Beginner’s Guide: Extract Transform Load (ETL)Playbook — Full and Incremental Load
Purpose: The goal of this article is to give an introductory guide on some basics of ETL as it relates to Data Engineering.
One of the most important and often overlooked core facets of data engineering is the creation of ETL pipelines. With the popularity of AI and ML projects and the concentration of demand for data scientists. It is easy to deem ETL as an old-fashioned approach to modern data analytics solutions. I have seen so many training programs overlook or give little attention to this subject area when teaching students about data engineering. ETL or ELT is actually more fundamental and necessary before any AI/ML or Data analytics project can be kicked off. The larger the organization the more important is the role of ETL jobs to the company’s Data Analytics teams.
Now let us talk about some of the core principles in building an ETL pipeline. These concepts are tool agnostic but essential.
Extract and Load
The most basic part of ETL is the act of moving data from one or more source systems to a destination system(s).
What are we extracting and loading?
Data of all kinds of forms can be copied from one source to a destination. Example copying tables from SQL server database to a Data lake storage.
Why are we extracting and load from source to destination system in analytical projects?

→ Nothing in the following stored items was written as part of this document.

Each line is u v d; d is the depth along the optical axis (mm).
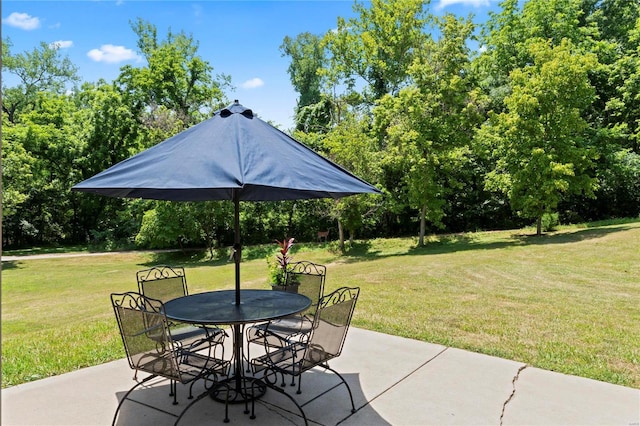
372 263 13758
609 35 19891
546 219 17562
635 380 3863
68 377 4039
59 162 24469
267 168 2787
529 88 15000
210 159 2801
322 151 19828
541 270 10133
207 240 20703
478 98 15961
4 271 16812
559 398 3533
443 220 21484
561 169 14070
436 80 15953
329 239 22156
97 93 24234
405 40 23250
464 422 3162
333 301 3922
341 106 24531
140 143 23828
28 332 6723
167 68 23781
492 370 4145
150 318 2939
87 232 25625
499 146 15719
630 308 6562
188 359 3400
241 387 3705
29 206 23969
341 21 24969
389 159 16172
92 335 5562
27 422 3170
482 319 5996
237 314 3301
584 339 5020
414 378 3967
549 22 18438
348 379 3961
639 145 18234
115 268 17625
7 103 27875
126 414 3301
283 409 3381
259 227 22469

1. We want to reduce the resource contention on any source system when we run analytics, aggregation, or computations. Therefore, we prefer to move this data from the source system where the data is originally stored to another system that will be optimized for analytics
2. We want to combine multiple source system data into a single target destination database so that we can perform more insightful analytics across various data sources.
3. Most source systems are not designed with analytics in mind. Therefore, running analytical queries on the source system will cause huge performance issues.